GIVEN RECORDS below:

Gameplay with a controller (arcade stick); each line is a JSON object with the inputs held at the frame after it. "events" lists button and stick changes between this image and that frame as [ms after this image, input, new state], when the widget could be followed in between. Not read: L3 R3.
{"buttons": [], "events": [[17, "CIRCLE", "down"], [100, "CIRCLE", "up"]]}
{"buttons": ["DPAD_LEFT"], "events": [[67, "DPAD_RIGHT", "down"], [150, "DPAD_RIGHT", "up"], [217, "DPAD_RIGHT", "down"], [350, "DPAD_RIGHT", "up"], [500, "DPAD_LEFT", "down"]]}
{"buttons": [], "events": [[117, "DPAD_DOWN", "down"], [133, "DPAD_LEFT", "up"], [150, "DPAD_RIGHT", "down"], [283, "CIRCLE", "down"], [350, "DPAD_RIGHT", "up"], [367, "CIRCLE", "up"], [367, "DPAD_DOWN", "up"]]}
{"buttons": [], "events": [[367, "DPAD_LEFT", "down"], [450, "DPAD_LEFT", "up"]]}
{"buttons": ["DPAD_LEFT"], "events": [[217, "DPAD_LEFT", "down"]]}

End of GIVEN RECORDS.

> **EXERCISE BRIEF**: Give only a number, the count of lines above that include the string "CIRCLE".

> **EXERCISE OUTPUT**: 2